Jean 12, 24-26

10 août 2013

Dans le monde où nous vivons à longueur de journée, beaucoup de personnes, si ce n’est pas la plupart,  sont sans préoccupation religieuse ou métaphysique. Elles sont souvent saturées de propagande, publicité, communication internet. Les baptisés-confessants doivent renoncer à être des sergents recruteurs. Ils sont appelés à être témoins à la fois enfouis et solidaires, minoritaires au sein d’un monde dans lequel ils apprennent à mourir pour porter un fruit qu’ils ne verront peut-être pas.

10 août 2015

Le grain de blé trouve son épanouissement en s’ouvrant et en puisant dans le sol par ses racines qui l’attachent à la terre ce qui le conduit jusqu’à la fête de la moisson. Sa joie, c’est la nourriture des autres. Des grains dans un sac sont une puissance inachevée. Ils ne fructifient que s’ils se fixent avec d’autres dans un champ.
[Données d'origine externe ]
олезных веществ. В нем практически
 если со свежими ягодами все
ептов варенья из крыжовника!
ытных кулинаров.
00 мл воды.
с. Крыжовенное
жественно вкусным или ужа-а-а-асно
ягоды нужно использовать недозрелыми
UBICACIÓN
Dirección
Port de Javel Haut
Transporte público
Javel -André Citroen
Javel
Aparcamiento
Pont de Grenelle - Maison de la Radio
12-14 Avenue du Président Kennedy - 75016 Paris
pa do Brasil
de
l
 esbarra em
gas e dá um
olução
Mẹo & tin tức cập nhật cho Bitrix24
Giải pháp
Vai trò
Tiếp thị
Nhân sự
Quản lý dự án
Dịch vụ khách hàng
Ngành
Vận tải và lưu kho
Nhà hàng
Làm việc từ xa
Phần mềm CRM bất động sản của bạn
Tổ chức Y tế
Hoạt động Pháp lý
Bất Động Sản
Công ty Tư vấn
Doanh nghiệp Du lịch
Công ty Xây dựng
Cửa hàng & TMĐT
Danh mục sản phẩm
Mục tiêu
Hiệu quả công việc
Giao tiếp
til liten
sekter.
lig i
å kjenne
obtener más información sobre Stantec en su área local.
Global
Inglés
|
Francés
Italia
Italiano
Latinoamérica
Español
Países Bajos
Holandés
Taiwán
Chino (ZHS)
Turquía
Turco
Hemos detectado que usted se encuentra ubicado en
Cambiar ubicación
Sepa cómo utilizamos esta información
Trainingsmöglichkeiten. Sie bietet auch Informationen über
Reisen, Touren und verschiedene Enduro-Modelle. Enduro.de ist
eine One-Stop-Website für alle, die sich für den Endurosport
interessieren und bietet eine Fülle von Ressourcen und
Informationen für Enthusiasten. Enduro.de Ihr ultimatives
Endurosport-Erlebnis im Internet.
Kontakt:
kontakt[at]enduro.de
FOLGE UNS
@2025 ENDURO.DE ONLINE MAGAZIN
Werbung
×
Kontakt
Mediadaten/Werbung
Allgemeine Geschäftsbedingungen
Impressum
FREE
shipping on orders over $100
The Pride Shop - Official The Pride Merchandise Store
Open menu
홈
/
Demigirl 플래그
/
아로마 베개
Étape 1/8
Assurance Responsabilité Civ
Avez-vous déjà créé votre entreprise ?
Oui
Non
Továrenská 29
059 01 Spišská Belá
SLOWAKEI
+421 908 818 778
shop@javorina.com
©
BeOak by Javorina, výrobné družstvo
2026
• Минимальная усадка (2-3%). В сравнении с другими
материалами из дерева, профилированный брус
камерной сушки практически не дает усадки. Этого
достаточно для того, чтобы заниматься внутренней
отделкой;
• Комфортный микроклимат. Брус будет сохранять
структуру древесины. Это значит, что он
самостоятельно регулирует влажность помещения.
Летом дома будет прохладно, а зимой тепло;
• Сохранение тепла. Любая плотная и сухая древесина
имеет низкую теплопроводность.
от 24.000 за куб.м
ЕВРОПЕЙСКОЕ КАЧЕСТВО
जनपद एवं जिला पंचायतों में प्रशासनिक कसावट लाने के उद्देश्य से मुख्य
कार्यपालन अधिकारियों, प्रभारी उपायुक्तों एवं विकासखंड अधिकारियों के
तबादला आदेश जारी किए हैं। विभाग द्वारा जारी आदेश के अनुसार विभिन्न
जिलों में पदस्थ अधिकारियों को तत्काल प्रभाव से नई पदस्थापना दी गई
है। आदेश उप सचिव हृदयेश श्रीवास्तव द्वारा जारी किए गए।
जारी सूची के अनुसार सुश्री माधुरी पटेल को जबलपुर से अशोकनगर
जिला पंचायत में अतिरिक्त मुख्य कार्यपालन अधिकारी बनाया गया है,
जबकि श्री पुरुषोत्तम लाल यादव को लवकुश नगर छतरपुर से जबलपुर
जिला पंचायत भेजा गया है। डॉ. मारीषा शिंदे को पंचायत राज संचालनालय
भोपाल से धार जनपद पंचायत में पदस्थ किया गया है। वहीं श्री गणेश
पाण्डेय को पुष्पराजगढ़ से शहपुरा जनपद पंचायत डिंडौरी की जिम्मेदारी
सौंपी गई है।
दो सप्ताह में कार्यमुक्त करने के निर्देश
Qu’importe la qualité plus ou moins grande de la Terre ! Les seuls véritables ennemis du développement sont les ronces, les cailloux, les moineaux.

10 août 2016

Il ne s’agit pas de tomber en terre pour pourrir, mais pour germer, grandir, s’épanouir et porter du fruit. Le secret du baptisé n’est pas de s’enfouir pour se mettre à l’abri du monde, mais de vivre humblement la dynamique d’amour qu’il porte en lui par le don de la foi. Qu’il soit connu du grand public ou ignoré, là n’est pas la question, pourvu qu’il soit offert à la manière du Christ et qu’avec lui, sa vie devienne un signe d’amour que beaucoup puissent lire et qu’ils discernent le sens de leur marche.

10 août 2017

Laurent est mort martyr, c’est-à-dire témoin de Jésus-Christ qui va jusqu’au bout de son oblation. Mystérieusement, l’offrande suprême devient semence qui porte beaucoup de fruit. Même si actuellement on tue encore pour détruire la foi, heureusement les assassinés à cause de leur foi en Christ ne sont pas très nombreux. Par contre, je crois que chaque baptisé risque un jour ou l’autre d’être moqué ou maltraité parce qu’il est disciple de Jésus et que son comportement évangélique est un témoignage clair qui interroge son temps. Pardonner à ceux qui font souffrir autrui parce qu’il ne supporte pas sa foi est déjà une sorte de martyre : offrande cachée débordante de promesse.

10 août 208

« Servir et suivre ». Ces deux verbes, si, dans la foi, on les choisit pour orienter une manière de vivre au jour le jour, alors on entre dans une démarche qui trouve sa force dans le Christ Serviteur. Les serviteurs (et non les esclaves) entrent,  à plein temps, dans les projets de leur maître pour, comme lui, les faire réussir. Se mettre à la suite de Jésus ou marcher avec lui, c’est accepter librement ce qu’il propose : être comme lui l’envoyé du Père. On devient messie avec lui et par lui. Dans l’aujourd’hui de la culture ambiante, on incarne sa présence. L’Esprit qu’il donne met chacun et tous au monde pour faire réussir non seulement l’humanité, mais la création entière.

10 août 2019

Pour chaque baptisé chrétien, il est bon de s’interroger sur la fécondité de sa vie évangélique. Il ne s’agit ni de s’éplucher, ni de compter les pas de son élan missionnaire, mais simplement d’oser dire à soi-même, à un (ou une) confident comment se creuse en lui ou en elle, une « spiritualité » qui l’irrigue dans tous les secteurs de sa vie. Étant donné ce qu’il (ou elle) est, qualités ou lacunes, chacun est appelé à mettre en œuvre sa communion avec le Ressuscité. Cette démarche de vérité avec soi-même suffit. L’Esprit fera le reste pour féconder son témoignage.

10 août 2020

Les humains sont aussi des terreux. La naissance les situe dans un monde terreux. Ils y prennent racines et grandissent ; ils s‘épanouissent dans une culture terreuse, mais ils ont la possibilité de produire des fruits plus délicieux et plus savoureux que selon leur nature. En chacun d’eux, un germe de bonheur subtil dépasse le temps terreux ; ils ont la possibilité d’aimer et d’offrir. Ils se dépassent et touchent à l’infini. C’est la foi que Jésus propose à leur liberté.

10 août 2021

Offrir, puis donner tout ce que l’on est, ce que l’on a et ce que l’on devient, trouve sa source dans l’amour véritable. C’est là aussi que germe la fécondité, celle de la naissance des enfants, mais aussi celle qui engendre une autre descendance, tout à fait spirituelle. On l’appelle aussi témoignage. Il faut qu’il soit reçu pour prendre corps personnel et communautaire. C’est notre grand honneur d’être aimé de Dieu et de rejoindre par le Christ la relation trinitaire.